_Exercise inputs_.
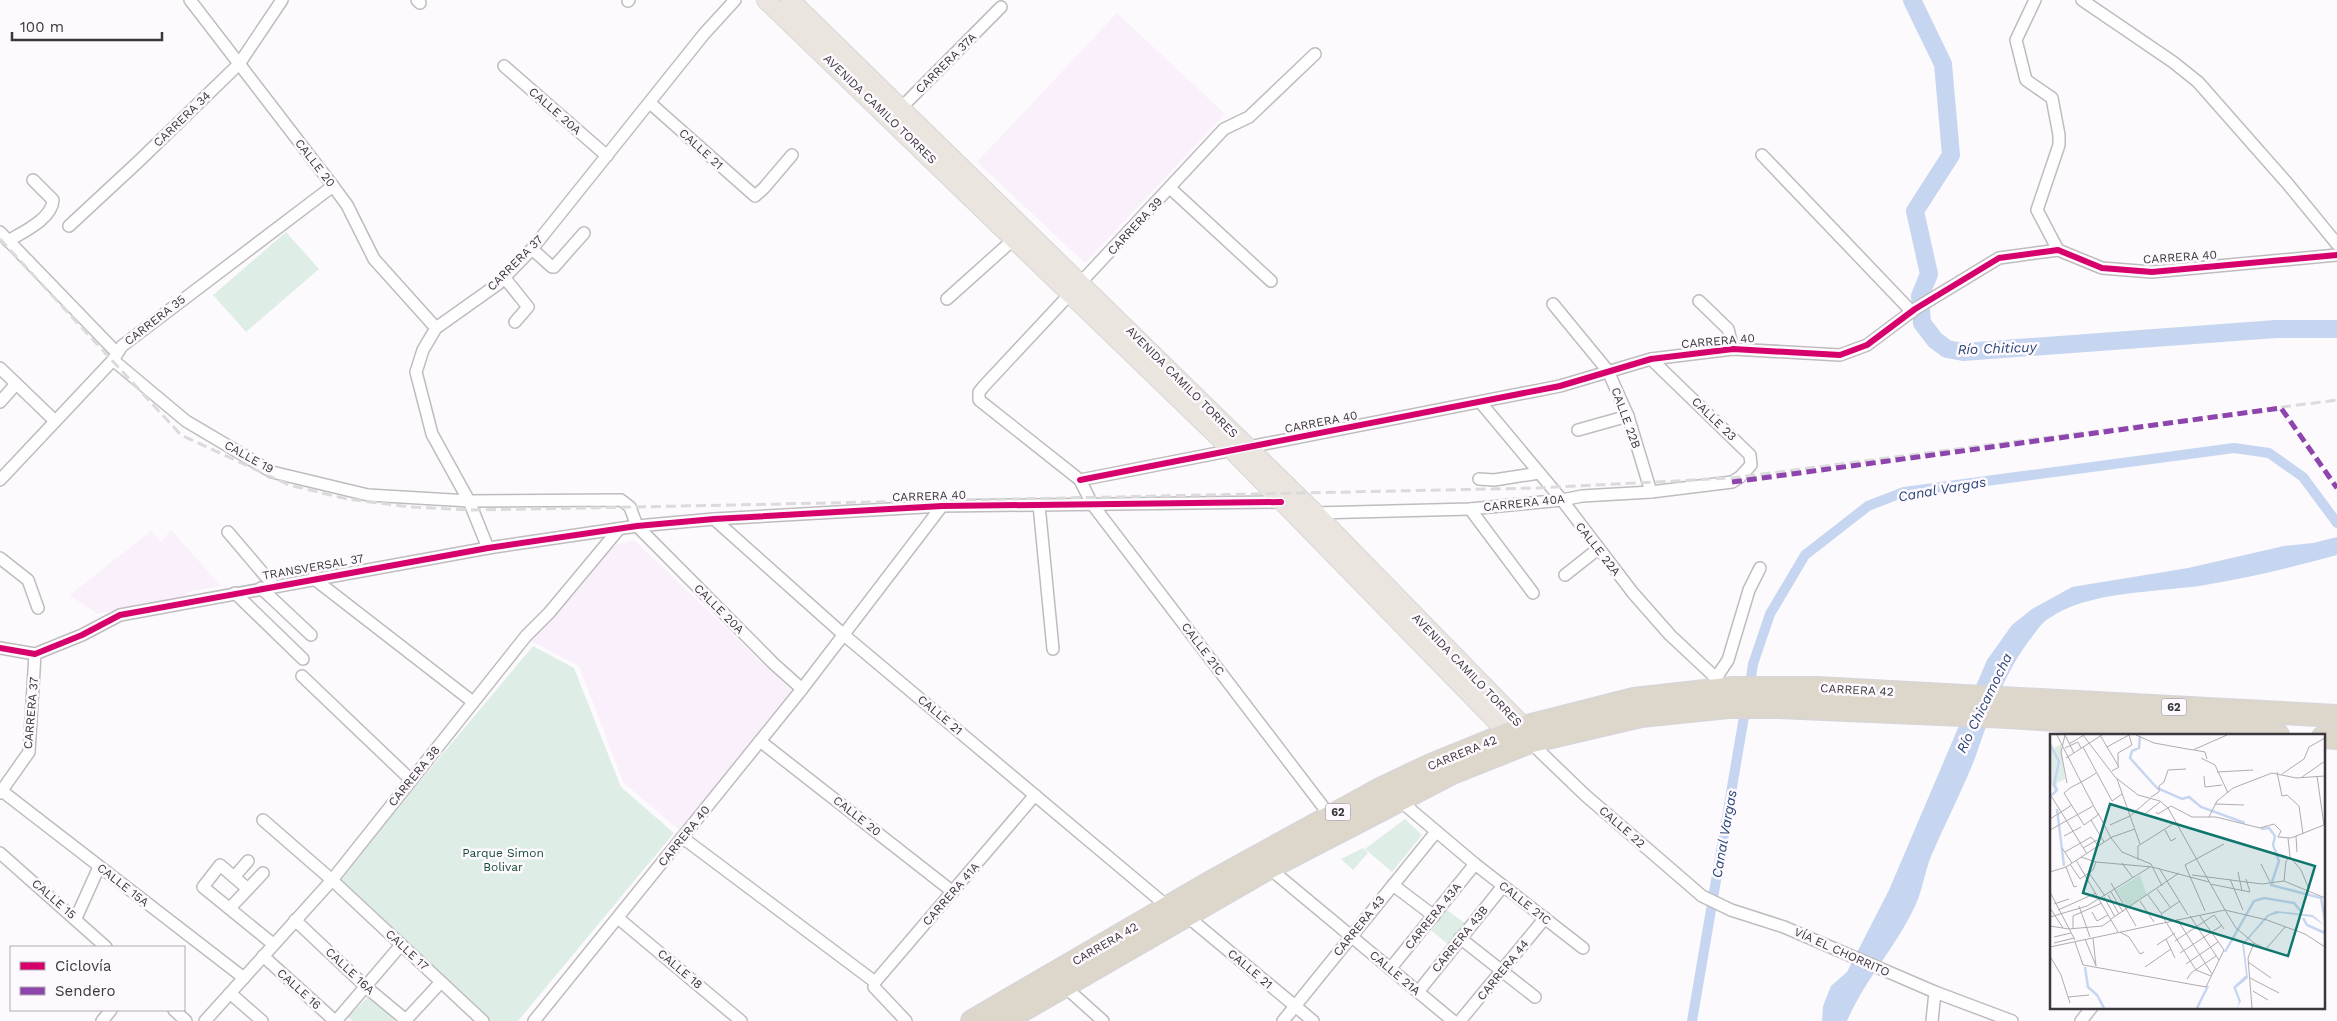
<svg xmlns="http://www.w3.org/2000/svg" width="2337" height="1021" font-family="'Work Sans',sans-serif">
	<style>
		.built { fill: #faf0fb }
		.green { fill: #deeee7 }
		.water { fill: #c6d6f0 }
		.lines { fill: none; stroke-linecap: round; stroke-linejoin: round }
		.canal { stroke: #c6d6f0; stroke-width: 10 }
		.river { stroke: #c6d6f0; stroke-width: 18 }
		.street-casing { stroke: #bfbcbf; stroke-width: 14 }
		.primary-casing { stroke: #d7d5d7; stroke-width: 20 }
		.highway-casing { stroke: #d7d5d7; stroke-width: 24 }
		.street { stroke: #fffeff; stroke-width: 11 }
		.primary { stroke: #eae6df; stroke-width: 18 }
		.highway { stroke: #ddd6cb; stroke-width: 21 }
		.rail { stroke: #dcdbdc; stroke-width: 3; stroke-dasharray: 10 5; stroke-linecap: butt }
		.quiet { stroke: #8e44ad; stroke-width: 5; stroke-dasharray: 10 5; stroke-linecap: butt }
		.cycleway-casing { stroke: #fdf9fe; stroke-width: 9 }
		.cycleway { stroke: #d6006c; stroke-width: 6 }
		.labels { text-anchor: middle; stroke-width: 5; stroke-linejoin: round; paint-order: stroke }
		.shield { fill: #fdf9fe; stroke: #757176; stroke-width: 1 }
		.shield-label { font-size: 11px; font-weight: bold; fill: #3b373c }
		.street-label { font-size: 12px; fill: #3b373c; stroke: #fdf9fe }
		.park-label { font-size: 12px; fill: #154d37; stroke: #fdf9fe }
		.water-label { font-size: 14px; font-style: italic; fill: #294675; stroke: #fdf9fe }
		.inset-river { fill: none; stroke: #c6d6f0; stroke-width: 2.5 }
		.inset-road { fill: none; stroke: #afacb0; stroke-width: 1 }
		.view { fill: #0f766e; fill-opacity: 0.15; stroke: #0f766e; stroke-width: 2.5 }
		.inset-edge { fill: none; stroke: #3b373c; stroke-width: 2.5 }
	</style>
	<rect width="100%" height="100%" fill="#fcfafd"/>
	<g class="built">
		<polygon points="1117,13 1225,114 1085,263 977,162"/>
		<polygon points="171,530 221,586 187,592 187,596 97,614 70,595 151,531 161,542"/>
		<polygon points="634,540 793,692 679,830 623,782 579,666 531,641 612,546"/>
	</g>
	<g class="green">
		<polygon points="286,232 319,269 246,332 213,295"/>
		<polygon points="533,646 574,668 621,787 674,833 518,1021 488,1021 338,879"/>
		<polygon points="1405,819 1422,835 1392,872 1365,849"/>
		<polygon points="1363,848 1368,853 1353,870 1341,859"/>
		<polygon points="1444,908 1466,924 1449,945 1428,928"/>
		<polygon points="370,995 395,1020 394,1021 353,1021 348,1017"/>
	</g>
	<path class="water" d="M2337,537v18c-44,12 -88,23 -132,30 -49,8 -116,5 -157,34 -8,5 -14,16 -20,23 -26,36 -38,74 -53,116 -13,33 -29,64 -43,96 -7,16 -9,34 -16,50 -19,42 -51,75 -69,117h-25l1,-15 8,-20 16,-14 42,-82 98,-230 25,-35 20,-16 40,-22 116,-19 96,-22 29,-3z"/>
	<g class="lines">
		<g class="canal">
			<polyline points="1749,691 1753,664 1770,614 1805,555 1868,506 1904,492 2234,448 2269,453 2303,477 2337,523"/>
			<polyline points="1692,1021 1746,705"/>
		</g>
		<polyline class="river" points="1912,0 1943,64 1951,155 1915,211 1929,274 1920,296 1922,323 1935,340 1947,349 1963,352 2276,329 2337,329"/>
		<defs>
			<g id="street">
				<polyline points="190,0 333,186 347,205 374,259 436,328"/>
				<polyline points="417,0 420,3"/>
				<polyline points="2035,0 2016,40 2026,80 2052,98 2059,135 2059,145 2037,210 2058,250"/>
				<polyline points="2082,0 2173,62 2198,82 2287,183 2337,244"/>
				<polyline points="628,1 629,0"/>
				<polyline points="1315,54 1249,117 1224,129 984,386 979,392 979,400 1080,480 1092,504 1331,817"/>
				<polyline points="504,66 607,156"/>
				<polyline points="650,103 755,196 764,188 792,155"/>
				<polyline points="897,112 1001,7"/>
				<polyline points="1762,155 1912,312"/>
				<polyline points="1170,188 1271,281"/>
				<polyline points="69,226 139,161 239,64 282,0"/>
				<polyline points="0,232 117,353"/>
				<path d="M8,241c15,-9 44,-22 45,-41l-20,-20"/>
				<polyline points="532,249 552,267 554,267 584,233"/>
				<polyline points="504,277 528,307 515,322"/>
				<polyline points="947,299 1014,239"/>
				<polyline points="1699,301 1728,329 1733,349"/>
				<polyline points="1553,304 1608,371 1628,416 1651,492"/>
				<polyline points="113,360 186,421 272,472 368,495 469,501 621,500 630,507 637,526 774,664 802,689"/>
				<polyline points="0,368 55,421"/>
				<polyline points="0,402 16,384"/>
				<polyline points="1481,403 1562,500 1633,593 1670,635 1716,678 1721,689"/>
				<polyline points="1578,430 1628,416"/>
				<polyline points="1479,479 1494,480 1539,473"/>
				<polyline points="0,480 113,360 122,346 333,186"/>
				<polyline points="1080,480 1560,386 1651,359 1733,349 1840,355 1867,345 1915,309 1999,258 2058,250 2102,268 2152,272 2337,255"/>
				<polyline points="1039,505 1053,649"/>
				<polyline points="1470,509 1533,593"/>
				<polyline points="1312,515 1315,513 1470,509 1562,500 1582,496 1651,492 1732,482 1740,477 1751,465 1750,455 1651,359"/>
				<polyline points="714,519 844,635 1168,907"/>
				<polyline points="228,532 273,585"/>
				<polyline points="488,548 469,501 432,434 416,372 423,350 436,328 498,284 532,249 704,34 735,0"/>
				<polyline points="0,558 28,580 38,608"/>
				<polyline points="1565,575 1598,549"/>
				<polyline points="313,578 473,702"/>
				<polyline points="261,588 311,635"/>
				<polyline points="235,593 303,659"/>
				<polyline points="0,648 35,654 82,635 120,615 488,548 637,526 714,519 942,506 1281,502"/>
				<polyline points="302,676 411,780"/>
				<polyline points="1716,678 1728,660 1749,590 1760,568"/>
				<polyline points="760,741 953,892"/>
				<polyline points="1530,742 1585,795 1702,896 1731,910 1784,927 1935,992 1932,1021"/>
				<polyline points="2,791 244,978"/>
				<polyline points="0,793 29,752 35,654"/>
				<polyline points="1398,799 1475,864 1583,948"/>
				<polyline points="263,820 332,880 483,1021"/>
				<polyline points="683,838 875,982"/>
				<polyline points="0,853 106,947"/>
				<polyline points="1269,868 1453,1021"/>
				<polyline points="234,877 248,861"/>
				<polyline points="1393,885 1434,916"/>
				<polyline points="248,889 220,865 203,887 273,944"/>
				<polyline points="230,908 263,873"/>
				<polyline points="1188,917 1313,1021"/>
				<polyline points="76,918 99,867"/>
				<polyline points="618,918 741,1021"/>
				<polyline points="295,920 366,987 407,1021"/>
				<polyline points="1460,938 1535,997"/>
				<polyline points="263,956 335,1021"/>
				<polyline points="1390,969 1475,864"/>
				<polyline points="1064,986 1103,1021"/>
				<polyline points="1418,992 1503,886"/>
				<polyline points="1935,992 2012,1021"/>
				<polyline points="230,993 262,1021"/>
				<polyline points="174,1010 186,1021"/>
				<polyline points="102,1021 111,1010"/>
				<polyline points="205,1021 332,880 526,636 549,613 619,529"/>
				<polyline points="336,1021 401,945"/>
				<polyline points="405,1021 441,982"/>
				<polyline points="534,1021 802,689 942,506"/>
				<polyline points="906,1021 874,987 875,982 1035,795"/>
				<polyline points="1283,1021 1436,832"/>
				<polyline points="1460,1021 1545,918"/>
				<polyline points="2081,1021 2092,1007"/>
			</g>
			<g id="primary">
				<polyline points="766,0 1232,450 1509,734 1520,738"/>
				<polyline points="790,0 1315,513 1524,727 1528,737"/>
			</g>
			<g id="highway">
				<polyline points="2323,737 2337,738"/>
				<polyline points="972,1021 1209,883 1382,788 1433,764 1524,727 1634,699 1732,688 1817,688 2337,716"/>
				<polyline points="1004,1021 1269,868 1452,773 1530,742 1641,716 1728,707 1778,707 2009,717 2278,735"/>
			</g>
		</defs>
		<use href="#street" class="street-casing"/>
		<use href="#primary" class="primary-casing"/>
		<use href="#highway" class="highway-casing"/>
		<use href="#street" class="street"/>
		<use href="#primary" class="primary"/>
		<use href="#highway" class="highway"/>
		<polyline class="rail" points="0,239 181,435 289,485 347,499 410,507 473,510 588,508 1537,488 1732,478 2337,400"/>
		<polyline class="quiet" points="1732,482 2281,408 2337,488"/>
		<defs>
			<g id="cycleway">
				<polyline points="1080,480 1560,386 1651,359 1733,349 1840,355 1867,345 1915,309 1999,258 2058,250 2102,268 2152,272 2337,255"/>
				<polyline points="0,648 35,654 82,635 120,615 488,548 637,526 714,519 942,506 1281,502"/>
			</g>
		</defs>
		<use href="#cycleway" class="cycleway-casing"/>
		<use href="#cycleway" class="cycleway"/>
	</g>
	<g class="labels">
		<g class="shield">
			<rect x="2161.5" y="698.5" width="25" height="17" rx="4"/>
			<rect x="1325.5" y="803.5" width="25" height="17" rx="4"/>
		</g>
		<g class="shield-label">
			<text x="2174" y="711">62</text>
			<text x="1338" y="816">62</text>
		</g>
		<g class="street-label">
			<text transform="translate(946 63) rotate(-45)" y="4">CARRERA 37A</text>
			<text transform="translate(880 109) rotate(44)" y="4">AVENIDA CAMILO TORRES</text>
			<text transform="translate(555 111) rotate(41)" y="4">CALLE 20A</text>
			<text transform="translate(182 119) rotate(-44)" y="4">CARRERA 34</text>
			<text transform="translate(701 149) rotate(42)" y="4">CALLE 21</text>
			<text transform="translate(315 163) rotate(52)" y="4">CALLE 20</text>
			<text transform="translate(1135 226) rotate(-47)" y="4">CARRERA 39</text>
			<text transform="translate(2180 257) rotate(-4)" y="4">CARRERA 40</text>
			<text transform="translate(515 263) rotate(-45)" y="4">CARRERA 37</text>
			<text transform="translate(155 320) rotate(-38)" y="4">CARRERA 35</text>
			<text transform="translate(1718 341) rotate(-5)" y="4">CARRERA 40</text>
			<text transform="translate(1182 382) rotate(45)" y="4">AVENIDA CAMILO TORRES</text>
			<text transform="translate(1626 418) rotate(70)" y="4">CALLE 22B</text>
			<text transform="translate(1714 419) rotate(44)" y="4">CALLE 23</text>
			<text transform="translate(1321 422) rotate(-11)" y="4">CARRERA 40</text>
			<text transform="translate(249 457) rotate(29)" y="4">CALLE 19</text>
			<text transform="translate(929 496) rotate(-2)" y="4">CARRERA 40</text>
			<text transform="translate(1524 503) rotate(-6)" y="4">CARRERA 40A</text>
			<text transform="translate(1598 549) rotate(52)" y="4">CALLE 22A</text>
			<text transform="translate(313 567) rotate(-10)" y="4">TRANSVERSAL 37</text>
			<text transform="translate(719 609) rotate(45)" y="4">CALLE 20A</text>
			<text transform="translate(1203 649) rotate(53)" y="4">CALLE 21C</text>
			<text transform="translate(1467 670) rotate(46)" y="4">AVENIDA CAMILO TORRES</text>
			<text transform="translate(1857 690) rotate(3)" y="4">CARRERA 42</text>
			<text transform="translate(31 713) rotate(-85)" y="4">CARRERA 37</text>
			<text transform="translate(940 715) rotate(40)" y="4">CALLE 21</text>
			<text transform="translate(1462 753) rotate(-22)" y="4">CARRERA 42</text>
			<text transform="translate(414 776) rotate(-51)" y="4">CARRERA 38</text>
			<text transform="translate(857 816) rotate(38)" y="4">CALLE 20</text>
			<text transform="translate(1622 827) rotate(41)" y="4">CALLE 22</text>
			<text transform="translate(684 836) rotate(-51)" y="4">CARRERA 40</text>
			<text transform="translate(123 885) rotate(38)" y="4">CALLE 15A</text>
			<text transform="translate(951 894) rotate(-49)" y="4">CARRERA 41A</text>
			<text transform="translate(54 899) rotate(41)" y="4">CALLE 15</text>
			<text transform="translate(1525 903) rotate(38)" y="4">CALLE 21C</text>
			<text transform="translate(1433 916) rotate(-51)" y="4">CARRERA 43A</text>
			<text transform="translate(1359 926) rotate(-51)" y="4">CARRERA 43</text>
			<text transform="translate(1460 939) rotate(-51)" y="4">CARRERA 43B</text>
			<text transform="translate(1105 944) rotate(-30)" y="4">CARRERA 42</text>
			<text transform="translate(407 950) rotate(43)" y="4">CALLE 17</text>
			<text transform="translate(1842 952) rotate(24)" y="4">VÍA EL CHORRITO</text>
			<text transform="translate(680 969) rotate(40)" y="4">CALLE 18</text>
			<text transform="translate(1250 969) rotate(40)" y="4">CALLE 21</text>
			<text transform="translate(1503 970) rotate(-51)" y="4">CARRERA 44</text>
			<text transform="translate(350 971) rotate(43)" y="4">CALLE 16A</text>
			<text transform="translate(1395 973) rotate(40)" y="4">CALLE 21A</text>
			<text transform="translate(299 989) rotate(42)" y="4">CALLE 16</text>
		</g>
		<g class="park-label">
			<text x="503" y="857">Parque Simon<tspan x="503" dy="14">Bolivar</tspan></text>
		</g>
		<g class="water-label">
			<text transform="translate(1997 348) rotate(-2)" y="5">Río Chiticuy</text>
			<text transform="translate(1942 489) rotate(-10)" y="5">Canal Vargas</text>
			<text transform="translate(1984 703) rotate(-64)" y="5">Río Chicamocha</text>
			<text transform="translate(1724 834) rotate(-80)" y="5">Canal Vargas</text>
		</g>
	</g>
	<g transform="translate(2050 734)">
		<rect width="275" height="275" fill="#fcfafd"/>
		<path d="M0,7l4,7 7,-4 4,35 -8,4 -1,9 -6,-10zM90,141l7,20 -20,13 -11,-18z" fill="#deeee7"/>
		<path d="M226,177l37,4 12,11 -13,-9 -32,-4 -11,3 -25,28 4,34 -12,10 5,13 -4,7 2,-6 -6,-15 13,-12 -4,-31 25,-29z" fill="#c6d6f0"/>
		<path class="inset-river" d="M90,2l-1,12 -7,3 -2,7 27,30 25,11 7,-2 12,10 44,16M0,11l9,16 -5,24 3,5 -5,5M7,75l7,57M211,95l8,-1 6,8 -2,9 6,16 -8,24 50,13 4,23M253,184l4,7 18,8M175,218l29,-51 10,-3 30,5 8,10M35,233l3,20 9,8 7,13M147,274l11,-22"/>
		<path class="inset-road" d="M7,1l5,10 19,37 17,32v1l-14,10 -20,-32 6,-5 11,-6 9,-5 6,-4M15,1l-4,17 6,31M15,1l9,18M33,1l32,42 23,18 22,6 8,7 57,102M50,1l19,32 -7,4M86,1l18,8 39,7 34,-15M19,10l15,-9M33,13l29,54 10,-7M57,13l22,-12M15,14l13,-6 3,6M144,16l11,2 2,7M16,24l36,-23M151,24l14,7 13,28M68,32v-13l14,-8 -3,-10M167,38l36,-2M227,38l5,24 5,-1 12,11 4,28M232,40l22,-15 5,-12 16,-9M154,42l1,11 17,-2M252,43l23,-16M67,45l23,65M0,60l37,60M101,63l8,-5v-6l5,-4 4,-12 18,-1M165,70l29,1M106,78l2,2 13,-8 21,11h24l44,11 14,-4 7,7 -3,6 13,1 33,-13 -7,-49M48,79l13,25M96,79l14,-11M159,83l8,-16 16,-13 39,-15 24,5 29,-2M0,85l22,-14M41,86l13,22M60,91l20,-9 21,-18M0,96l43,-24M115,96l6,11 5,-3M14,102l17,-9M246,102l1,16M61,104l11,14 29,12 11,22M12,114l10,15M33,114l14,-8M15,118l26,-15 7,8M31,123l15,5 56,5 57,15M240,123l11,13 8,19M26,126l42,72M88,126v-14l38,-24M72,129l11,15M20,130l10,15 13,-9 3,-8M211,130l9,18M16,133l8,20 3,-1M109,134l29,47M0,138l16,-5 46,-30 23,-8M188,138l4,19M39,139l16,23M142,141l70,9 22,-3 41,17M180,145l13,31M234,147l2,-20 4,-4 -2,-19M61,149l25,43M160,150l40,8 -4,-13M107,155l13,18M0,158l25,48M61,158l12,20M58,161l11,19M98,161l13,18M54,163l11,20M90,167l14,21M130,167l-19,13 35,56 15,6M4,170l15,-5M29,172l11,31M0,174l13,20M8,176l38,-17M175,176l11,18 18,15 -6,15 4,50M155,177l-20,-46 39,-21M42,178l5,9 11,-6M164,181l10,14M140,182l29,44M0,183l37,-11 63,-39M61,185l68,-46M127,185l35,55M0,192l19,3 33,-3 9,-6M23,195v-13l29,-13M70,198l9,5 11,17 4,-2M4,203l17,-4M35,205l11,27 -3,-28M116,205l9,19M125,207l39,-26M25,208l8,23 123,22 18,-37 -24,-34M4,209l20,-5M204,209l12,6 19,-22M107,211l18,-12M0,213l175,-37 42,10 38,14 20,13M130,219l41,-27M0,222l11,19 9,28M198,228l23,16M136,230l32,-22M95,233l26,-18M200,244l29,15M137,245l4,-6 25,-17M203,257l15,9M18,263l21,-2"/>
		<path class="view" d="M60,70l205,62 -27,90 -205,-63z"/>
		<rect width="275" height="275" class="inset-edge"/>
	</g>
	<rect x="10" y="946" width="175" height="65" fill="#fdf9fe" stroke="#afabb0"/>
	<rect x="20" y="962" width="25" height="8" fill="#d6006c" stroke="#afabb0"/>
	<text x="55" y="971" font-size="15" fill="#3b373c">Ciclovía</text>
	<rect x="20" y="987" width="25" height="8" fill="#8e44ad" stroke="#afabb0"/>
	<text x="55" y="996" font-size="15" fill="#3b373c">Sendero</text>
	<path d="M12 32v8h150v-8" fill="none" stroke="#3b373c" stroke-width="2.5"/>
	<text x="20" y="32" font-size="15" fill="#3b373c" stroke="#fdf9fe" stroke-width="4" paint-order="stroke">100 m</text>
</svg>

_Problem statement_.
When a line in the records holds the string "lines", copy that line.

_Answer to this exercise_.
		.lines { fill: none; stroke-linecap: round; stroke-linejoin: round }
	<g class="lines">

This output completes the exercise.